June 23, 2005 Kevin R Keegan

I have received a couple of suggestions via email in regards to how best compare two text strings. In my most recent post I discussed a the String::Compare module. Since then I have found some additional modules that do similar things.

I did my own personal test and review of each of the following modules and a few additional concepts. Some of the included modules are: String::Similarity, Text::Levenshtein , String::Approx, Text::Similarity, Algorithm::HowSimilar, Compressed file concept.?

It is important to remember that I am trying to compare Music Album titles and artists. These are short strings and may contain non-alphanumeric keys.

As I discussed in my last post String::Compare?was a great concept and certainly a good starting point but it has a few flaws. The major flaw I found was that if string1 contained "&" and string2 contained "and" this would cause a low match generally below what I would automatically recognize.

String::Similarity

This is my suggestion for short string comparison. This is based on the Levenshtein method. Stated simply the Levenshtein method counts how many changes are required to to make string1 identical to string2. So "Foo" and "Fou" would require one change and "Foo" and "Bar" require 3. This module returns a value between 0 and 1, 1 being identical.
String::Similarity

Text::Levenshtein

This is same method as I mentioned above, but this module returns the distance or number of edits required to make the strings identical. This is not as usefull for me since I want to compare things on a percentage basis and this will return the actual number of changes in an integer.
Text::Levenshtein

String::Approx

This is a more complex comparison tool. This module is designed to work with strings and allows you to program specific variables such as tolerance for different types of differences. This module is more complex than what I need.
String::Approx

Text::Similarity

This is almost identical to String::Similarity except that it is designed to take to complete files and compare them.

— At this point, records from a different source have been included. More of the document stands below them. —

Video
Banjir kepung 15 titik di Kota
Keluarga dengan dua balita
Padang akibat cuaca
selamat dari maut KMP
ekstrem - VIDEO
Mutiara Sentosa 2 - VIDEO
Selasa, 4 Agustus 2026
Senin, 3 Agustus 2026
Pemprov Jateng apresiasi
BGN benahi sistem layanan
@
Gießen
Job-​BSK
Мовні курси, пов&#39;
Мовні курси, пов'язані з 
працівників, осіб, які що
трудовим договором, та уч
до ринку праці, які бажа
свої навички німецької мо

While very cool this is not what I am looking for I just need to compare two short strings.
Text::Similarity

Algorithm::HowSimilar

This module uses the unix Diff algorithm to calculate the difference between two items. The major draw back is that if you have strings of different lengths the results start getting a little fuzzy.
Algorithm::HowSimilar

Compressed file concept

This is a concept discussed on Perl Monks and per the author was discussed in Scientific American at one point. The concept is that the compressed version of the two text files should have similar size and an analysis of the resulting compressed files should reveal their similarity. Very interesting concept that I am sure works well, however as someone had commented it would not work very well for album titles because they are so short.
Compressed file concept

Conculsion

So far String::Similarity?has worked well for me. I have found that anything above 95% is always correct, 85% above is probably correct, 80% and above is a toss up and anything below 80% is almost always wrong.

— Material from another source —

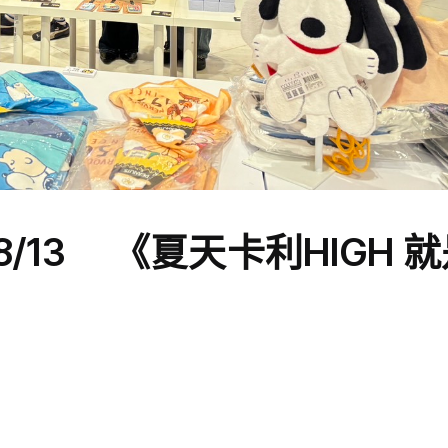
/13 《夏天卡利HIGH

There are many other modules out there as well that also will compute similarity I have just not made it to testing them yet.

Cool Module

One last module that I found while browsing is WordNet::Similarity. It uses a dictionary to determine how related two documents are. While straight text comparison would tell you that "dog" and "cat" are not even close to similar WordNet would recognize that they are both animals. Very cool idea.